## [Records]
________________________
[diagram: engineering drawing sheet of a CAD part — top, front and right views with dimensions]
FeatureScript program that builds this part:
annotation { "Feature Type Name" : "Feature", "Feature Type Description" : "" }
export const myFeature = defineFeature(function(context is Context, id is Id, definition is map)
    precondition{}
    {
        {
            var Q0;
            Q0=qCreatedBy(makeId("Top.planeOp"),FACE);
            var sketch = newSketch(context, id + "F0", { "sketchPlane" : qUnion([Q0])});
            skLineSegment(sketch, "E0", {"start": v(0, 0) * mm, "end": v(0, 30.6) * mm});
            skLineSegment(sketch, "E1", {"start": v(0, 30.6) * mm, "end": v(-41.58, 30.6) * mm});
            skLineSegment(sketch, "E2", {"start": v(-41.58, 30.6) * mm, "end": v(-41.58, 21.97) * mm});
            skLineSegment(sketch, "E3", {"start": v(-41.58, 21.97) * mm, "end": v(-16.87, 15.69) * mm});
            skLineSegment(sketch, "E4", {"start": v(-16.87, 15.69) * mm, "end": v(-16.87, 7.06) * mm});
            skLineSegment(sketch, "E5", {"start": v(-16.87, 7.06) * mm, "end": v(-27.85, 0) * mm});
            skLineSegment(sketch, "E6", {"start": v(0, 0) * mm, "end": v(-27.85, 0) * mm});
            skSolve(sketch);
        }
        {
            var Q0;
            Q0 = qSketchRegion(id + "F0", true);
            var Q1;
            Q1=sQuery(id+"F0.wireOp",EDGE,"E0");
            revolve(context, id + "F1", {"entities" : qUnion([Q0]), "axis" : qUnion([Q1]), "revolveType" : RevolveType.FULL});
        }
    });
________________________
## [Request]
Which lines in the Records above contain the string "part"? Copy out each one.

## [Full answer]
[diagram: engineering drawing sheet of a CAD part — top, front and right views with dimensions]
FeatureScript program that builds this part:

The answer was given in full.